Simplified scheduling

  • Forecasting models can make advanced scheduling easy by using past data to anticipate future staffing needs.
  • Employees can set their availability and unavailability upfront, giving them better ability to manage responsibilities outside of their jobs and providing managers with better visibility. It also reduces the impact of looking for replacements when an employee calls in sick – no need to ring around or contact employees on their day off.
  • Schedule templates can be created and saved, expediting future scheduling and reducing time spent by managers on schedule management.

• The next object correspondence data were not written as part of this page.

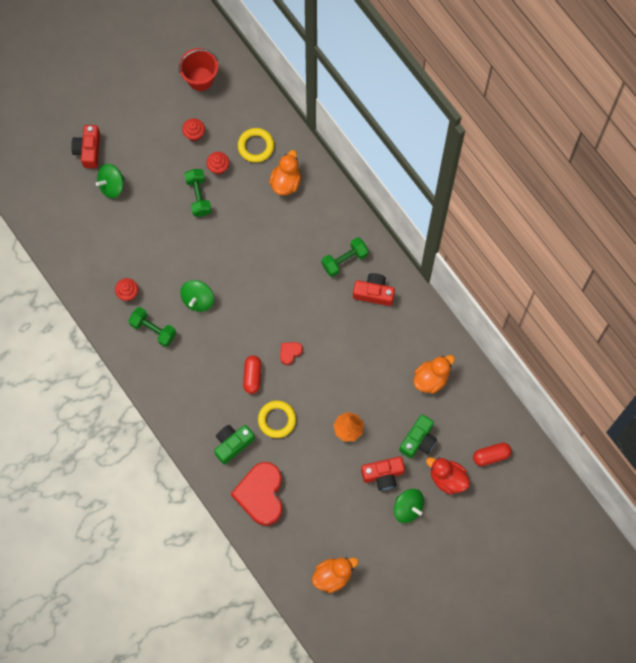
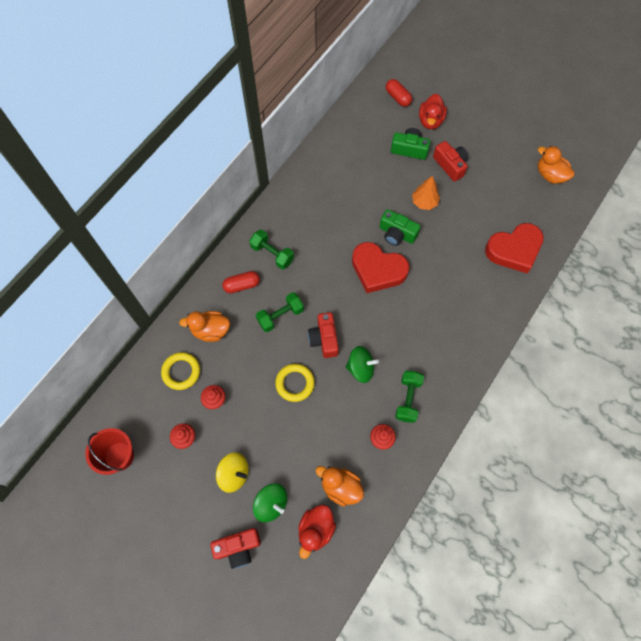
camera: 110 degrees left, 5 degrees down
green dumbbell [185,169,212,216] -> green dumbbell moved to [256,292,304,332]
green camera [214,425,255,464] -> green camera moved to [379,209,421,246]
red capsule [243,355,261,394] -> red capsule moved to [222,271,260,293]
yellow ring [258,401,296,438] -> yellow ring moved to [275,364,315,402]
red heart [280,342,303,365] -> red heart [352,242,410,293], size x2.33
red camera [353,273,395,306] -> red camera moved to [308,312,339,358]
green spinning top [394,489,424,523] -> none
orange duck [414,355,455,394] -> orange duck moved to [316,466,364,507]
none -> yellow spinning top [216,452,249,493]
none -> red duck [298,504,336,559]

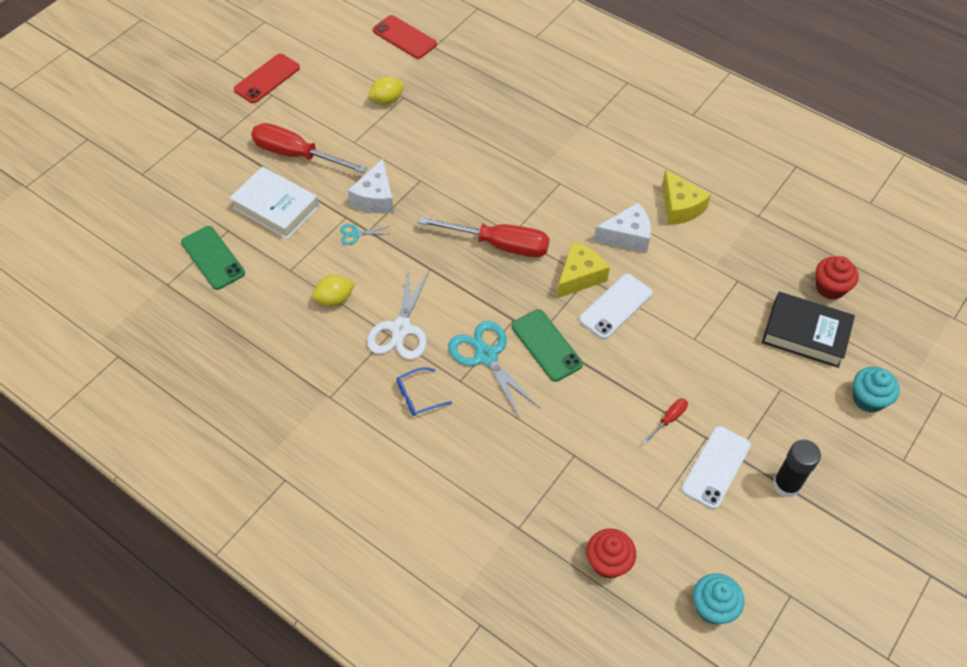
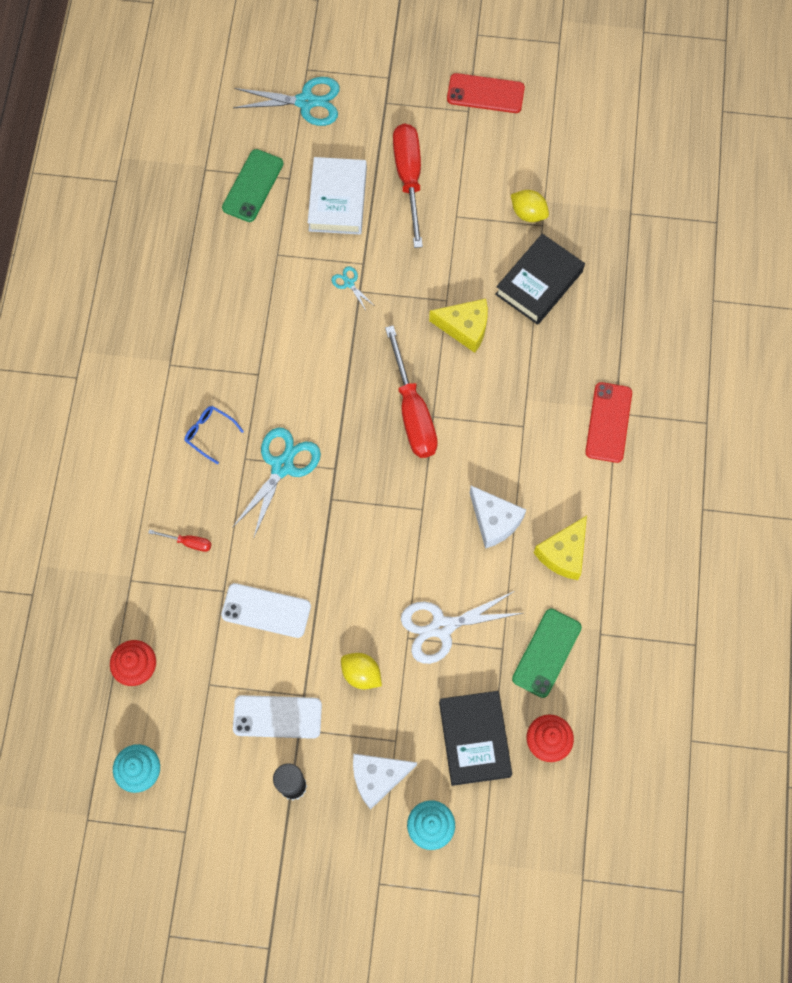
camera: 60 degrees right, 15 degrees up
yellow lemon [312,275,355,306] -> yellow lemon moved to [341,653,382,689]
white cheese [348,159,394,213] -> white cheese moved to [353,754,417,810]
white scissors [367,267,430,360] -> white scissors moved to [401,591,523,664]
red phone [373,15,437,59] -> red phone moved to [585,382,632,463]
green phone [512,309,583,382] -> green phone moved to [512,608,582,698]
yellow cheese [557,241,610,298] -> yellow cheese moved to [429,299,488,353]
white phone [579,274,652,339] -> white phone moved to [221,583,311,638]
red screwdriver [643,399,688,444] -> red screwdriver moved to [148,529,211,552]
none -> turquoise scissors [233,77,340,126]
none -> black book [495,233,585,325]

With these advantages, reliable schedules can be issued weeks in advance – minimising the need for unanticipated scheduling changes and thus reducing the likelihood of predictability pay. 

Automatic notifications 

  • Employees can be instantly notified when schedules are published or amended through push notifications or in-app messages – no need to send numerous texts or e-mails or for employees to come into the office.
  • Up-to-date schedules can be accessed by employees 24/7 online, although managers may still wish to make printed copies available in staff rooms.
  • Chat messaging functions enable one-to-one or group communications – no more searching for phone numbers or e-mail addresses.

Record keeping

Electronic tools generally have audit trails in-built for record keeping purposes, but other forms of record keeping may include:

  • Recording when notification was provided for each shift / schedule, as well as when the notification was viewed by the employee.
  • Tracking start and end times of shifts, thereby also calculating the rest period between shifts.
  • Documenting employee consent (i.e. for clopening or change of schedule) through in-app messaging or formal questions/disclaimers built into the app.

Shift swaps

  • Workers can be empowered to swap shifts or pick up additional shift opportunities that suit them by enabling shift swap functions. Managers can choose whether swaps require approval or if employees are free to swap and drop as they please.


Whilst there is an administration jungle ahead, the hope is that employers will also benefit from these new rules, by virtue of

  • Reduction in stress levels across both workers and managers
  • Happier and more productive employees
  • Reduced employee retention

Fair workweek laws continue to be rolled out across the country, so get informed and get compliant (as the consequences of non-compliance can be significant).